Record extracts:
..............................
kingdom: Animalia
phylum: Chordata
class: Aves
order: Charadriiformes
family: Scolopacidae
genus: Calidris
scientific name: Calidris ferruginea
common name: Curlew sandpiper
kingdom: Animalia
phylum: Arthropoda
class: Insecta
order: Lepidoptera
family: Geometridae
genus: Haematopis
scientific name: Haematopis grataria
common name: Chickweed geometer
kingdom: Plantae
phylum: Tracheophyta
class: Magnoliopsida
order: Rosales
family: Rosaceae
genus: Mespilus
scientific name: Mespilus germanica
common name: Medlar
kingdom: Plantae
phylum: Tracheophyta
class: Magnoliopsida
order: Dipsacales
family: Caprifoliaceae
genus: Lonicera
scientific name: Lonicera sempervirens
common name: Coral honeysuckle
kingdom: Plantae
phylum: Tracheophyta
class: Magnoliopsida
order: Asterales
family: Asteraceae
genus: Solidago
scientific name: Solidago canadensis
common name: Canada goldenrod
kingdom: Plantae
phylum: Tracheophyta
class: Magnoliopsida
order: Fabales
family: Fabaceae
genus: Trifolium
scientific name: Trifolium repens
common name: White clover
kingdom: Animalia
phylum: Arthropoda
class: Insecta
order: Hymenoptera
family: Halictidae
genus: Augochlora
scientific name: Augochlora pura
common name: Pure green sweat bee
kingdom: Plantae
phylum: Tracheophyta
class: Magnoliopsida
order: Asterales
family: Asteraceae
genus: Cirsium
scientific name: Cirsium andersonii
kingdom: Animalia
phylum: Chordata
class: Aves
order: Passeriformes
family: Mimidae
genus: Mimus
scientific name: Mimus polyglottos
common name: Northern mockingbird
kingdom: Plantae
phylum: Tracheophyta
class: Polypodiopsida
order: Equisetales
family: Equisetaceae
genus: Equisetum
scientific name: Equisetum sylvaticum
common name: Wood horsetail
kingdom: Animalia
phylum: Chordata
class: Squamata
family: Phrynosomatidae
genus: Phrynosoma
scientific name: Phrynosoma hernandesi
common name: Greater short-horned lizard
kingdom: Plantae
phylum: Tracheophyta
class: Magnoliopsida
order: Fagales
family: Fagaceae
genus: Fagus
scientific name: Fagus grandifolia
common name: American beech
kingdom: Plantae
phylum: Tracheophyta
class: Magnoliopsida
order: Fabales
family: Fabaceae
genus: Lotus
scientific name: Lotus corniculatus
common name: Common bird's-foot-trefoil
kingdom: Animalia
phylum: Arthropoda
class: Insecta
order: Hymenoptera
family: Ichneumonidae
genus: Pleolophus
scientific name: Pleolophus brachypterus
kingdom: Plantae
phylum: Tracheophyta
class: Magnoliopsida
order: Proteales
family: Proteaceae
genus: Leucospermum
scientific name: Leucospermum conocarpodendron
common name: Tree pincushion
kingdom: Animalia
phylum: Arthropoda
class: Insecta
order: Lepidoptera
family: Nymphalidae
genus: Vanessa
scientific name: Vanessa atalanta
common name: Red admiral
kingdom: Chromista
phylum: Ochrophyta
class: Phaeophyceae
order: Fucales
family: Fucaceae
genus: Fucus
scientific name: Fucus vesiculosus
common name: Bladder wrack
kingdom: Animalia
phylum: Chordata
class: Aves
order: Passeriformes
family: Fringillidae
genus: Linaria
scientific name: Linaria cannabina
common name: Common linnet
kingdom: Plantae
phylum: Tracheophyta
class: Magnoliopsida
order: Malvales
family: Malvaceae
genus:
..............................
Objective: Rewrite all the records, swapping "common name" for "vernacular name" wherever it appears and changing nothing else.

Response to the task:
kingdom: Animalia
phylum: Chordata
class: Aves
order: Charadriiformes
family: Scolopacidae
genus: Calidris
scientific name: Calidris ferruginea
vernacular name: Curlew sandpiper
kingdom: Animalia
phylum: Arthropoda
class: Insecta
order: Lepidoptera
family: Geometridae
genus: Haematopis
scientific name: Haematopis grataria
vernacular name: Chickweed geometer
kingdom: Plantae
phylum: Tracheophyta
class: Magnoliopsida
order: Rosales
family: Rosaceae
genus: Mespilus
scientific name: Mespilus germanica
vernacular name: Medlar
kingdom: Plantae
phylum: Tracheophyta
class: Magnoliopsida
order: Dipsacales
family: Caprifoliaceae
genus: Lonicera
scientific name: Lonicera sempervirens
vernacular name: Coral honeysuckle
kingdom: Plantae
phylum: Tracheophyta
class: Magnoliopsida
order: Asterales
family: Asteraceae
genus: Solidago
scientific name: Solidago canadensis
vernacular name: Canada goldenrod
kingdom: Plantae
phylum: Tracheophyta
class: Magnoliopsida
order: Fabales
family: Fabaceae
genus: Trifolium
scientific name: Trifolium repens
vernacular name: White clover
kingdom: Animalia
phylum: Arthropoda
class: Insecta
order: Hymenoptera
family: Halictidae
genus: Augochlora
scientific name: Augochlora pura
vernacular name: Pure green sweat bee
kingdom: Plantae
phylum: Tracheophyta
class: Magnoliopsida
order: Asterales
family: Asteraceae
genus: Cirsium
scientific name: Cirsium andersonii
kingdom: Animalia
phylum: Chordata
class: Aves
order: Passeriformes
family: Mimidae
genus: Mimus
scientific name: Mimus polyglottos
vernacular name: Northern mockingbird
kingdom: Plantae
phylum: Tracheophyta
class: Polypodiopsida
order: Equisetales
family: Equisetaceae
genus: Equisetum
scientific name: Equisetum sylvaticum
vernacular name: Wood horsetail
kingdom: Animalia
phylum: Chordata
class: Squamata
family: Phrynosomatidae
genus: Phrynosoma
scientific name: Phrynosoma hernandesi
vernacular name: Greater short-horned lizard
kingdom: Plantae
phylum: Tracheophyta
class: Magnoliopsida
order: Fagales
family: Fagaceae
genus: Fagus
scientific name: Fagus grandifolia
vernacular name: American beech
kingdom: Plantae
phylum: Tracheophyta
class: Magnoliopsida
order: Fabales
family: Fabaceae
genus: Lotus
scientific name: Lotus corniculatus
vernacular name: Common bird's-foot-trefoil
kingdom: Animalia
phylum: Arthropoda
class: Insecta
order: Hymenoptera
family: Ichneumonidae
genus: Pleolophus
scientific name: Pleolophus brachypterus
kingdom: Plantae
phylum: Tracheophyta
class: Magnoliopsida
order: Proteales
family: Proteaceae
genus: Leucospermum
scientific name: Leucospermum conocarpodendron
vernacular name: Tree pincushion
kingdom: Animalia
phylum: Arthropoda
class: Insecta
order: Lepidoptera
family: Nymphalidae
genus: Vanessa
scientific name: Vanessa atalanta
vernacular name: Red admiral
kingdom: Chromista
phylum: Ochrophyta
class: Phaeophyceae
order: Fucales
family: Fucaceae
genus: Fucus
scientific name: Fucus vesiculosus
vernacular name: Bladder wrack
kingdom: Animalia
phylum: Chordata
class: Aves
order: Passeriformes
family: Fringillidae
genus: Linaria
scientific name: Linaria cannabina
vernacular name: Common linnet
kingdom: Plantae
phylum: Tracheophyta
class: Magnoliopsida
order: Malvales
family: Malvaceae
genus:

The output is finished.